(Consigne)
Répondez brièvement à ces questions sur le texte consacré à l'ornementation.
1. Par quoi a-t-on remplacé en France la méthode, l'énoncé des principes ?
2. Selon le texte, que veut l'école pour laquelle des principes sont un embarras ?
3. Quelle plante le texte prend-il pour exemple ?

(Texte à lire)
---
De nos jours, on a remplacé en France la méthode, l’énoncé des principes, par l’enseignement, non raisonné, d’une ou de plusieurs formes de l’art ; on a pris l’une des applications du principe pour l’art lui-même, et on a dit alors avec beaucoup de raison : « Toute imitation est funeste, si nous proscrivons l’imitation des arts de l’antiquité, nous ne pouvons prescrire l’imitation des arts du moyen âge. » Mais remplaçant l’enseignement de telle ou telle forme, d’une des applications du principe, par l’enseignement du principe lui-même, on ne prescrit pas l’imitation, on ne fait que se servir d’une méthode vraie qui permet à chacun de suivre ses inspirations. Nous savons bien qu’il est une école pour laquelle des principes sont un embarras : elle veut que la fantaisie soit le seul guide de l’artiste. La fantaisie a des tours charmants quand elle n’est que le vernis d’un esprit réfléchi, observateur, quand elle couvre d’un vêtement à mille reflets imprévus un corps solide, bien fait et sain ; mais rien n’est plus monotone et fatigant que la fantaisie lorsqu’elle est seule et ne drape qu’un corps inconsistant, chétif et pauvre. Il y a certainement de la fantaisie, et beaucoup, dans l’ornementation architectonique de notre école française ; mais elle ne fait que se jouer autour des principes solides, vrais, dérivés d’une observation subtile de la nature ; la fantaisie alors n’est autre chose que la grâce qui sait éviter la pédanterie. Poursuivons notre étude.

Voici (14) une plante bien vulgaire, le Cresson. Regardons cependant avec attention ces tiges souples et grasses, ces pétioles bien soudées, ces courbes gracieuses des limbes, leur profil A. Dans ces limbes cependant, il y a une indécision de contour qui ne se prête pas à la décoration monumentale ; les stipules B jettent de la confusion au milieu des masses. Pour faire un ornement avec cette plante, il faut en sacrifier quelque chose, donner de la fermeté aux silhouettes des pétioles ; il faut prendre et laisser, ajouter et retrancher ; ce qu’il faut conserver, c’est la force, la grâce, la souplesse, l’aisance de ces contours. Avec une adresse incomparable, les sculpteurs de Notre-Dame de Paris sont arrivés à ce résultat (15)[7].
---
(Extrait de données)
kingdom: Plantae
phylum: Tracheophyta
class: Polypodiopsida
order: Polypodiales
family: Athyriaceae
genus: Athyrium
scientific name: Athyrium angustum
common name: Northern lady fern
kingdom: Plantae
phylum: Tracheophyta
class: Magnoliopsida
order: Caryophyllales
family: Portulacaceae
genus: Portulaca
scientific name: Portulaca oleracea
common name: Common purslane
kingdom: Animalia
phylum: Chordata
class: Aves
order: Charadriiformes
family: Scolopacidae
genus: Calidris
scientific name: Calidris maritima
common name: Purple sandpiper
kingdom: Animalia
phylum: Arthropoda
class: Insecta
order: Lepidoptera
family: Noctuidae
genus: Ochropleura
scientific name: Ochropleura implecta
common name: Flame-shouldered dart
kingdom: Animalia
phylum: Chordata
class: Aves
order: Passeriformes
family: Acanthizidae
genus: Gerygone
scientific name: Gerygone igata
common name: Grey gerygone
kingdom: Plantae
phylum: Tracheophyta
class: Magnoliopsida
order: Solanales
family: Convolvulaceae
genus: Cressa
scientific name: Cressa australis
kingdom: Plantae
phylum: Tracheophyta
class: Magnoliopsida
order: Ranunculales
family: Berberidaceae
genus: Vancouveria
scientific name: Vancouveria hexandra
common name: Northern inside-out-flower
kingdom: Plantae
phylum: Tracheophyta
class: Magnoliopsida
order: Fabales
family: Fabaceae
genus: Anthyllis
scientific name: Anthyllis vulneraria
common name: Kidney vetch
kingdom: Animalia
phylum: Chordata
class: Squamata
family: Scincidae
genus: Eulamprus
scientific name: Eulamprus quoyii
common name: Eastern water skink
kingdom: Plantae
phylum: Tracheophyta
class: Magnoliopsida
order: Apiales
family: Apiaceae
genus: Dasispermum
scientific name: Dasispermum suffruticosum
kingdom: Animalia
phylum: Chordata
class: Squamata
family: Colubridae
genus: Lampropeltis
---
(Réponse attendue)
1. Par l'enseignement, non raisonné, d'une ou de plusieurs formes de l'art.
2. Elle veut que la fantaisie soit le seul guide de l'artiste.
3. Le Cresson.